__Pedido 1__
No texto de leitura, qual é o excedente orçamental que o Governo prevê para o próximo ano?

__Texto de leitura__
Mário Centeno tinha acabado de reunir-se com os deputados do PS, esta quinta-feira, para apresentar o Orçamento do Estado aos socialistas. No encontro, o ministro das Finanças deixou sinais de que a proposta do Governo tem margem para mexidas, mas também fica claro que nenhuma alteração pode ameaçar os “históricos” 500 milhões de euros de excedente orçamental que o Governo prevê para o próximo ano. “Há margem para pequenos acertos nalgumas medidas”, assume, em declarações à VISÃO, a líder da bancada do PS.

__Pedido 2__
Reproduza tal e qual as linhas das entradas, a começar na linha que contém "Los Angeles California" e a terminar depois da linha que contém "½ мускатного ореха".

__Dados fornecidos__
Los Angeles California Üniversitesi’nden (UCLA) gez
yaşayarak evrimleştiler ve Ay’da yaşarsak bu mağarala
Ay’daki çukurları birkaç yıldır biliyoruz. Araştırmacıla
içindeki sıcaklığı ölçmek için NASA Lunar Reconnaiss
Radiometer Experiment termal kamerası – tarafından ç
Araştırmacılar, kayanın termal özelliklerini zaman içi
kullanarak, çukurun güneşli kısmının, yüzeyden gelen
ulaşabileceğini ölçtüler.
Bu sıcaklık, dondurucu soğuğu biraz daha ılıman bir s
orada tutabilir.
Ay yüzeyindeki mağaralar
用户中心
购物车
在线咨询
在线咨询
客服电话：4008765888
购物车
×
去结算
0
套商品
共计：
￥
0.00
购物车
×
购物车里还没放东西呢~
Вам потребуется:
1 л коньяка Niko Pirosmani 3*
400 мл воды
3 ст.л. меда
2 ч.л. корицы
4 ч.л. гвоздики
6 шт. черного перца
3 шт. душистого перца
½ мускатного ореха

---

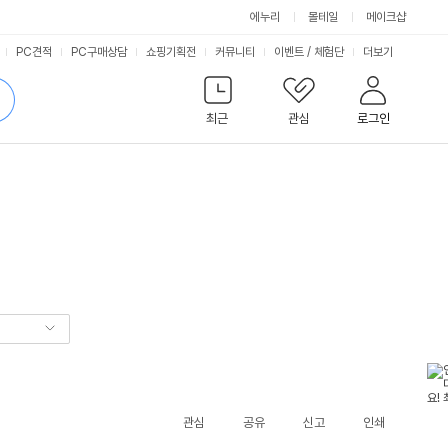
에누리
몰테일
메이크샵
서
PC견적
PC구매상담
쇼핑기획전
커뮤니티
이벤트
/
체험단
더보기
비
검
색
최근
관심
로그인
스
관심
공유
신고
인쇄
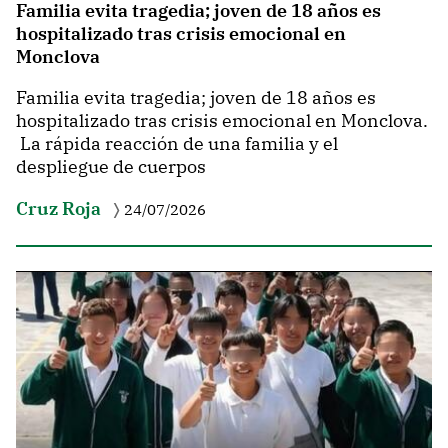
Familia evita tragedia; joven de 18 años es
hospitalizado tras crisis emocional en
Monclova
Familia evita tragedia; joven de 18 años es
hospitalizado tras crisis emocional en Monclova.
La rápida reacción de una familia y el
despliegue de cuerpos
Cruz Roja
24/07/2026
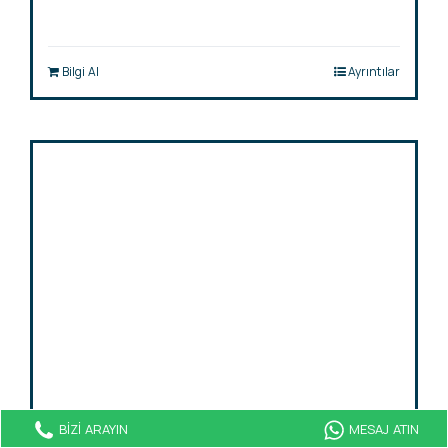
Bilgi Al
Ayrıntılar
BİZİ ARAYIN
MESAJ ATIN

__Resposta 1__
500 milhões de euros.

__Resposta 2__
Los Angeles California Üniversitesi’nden (UCLA) gez
yaşayarak evrimleştiler ve Ay’da yaşarsak bu mağarala
Ay’daki çukurları birkaç yıldır biliyoruz. Araştırmacıla
içindeki sıcaklığı ölçmek için NASA Lunar Reconnaiss
Radiometer Experiment termal kamerası – tarafından ç
Araştırmacılar, kayanın termal özelliklerini zaman içi
kullanarak, çukurun güneşli kısmının, yüzeyden gelen
ulaşabileceğini ölçtüler.
Bu sıcaklık, dondurucu soğuğu biraz daha ılıman bir s
orada tutabilir.
Ay yüzeyindeki mağaralar
用户中心
购物车
在线咨询
在线咨询
客服电话：4008765888
购物车
×
去结算
0
套商品
共计：
￥
0.00
购物车
×
购物车里还没放东西呢~
Вам потребуется:
1 л коньяка Niko Pirosmani 3*
400 мл воды
3 ст.л. меда
2 ч.л. корицы
4 ч.л. гвоздики
6 шт. черного перца
3 шт. душистого перца
½ мускатного ореха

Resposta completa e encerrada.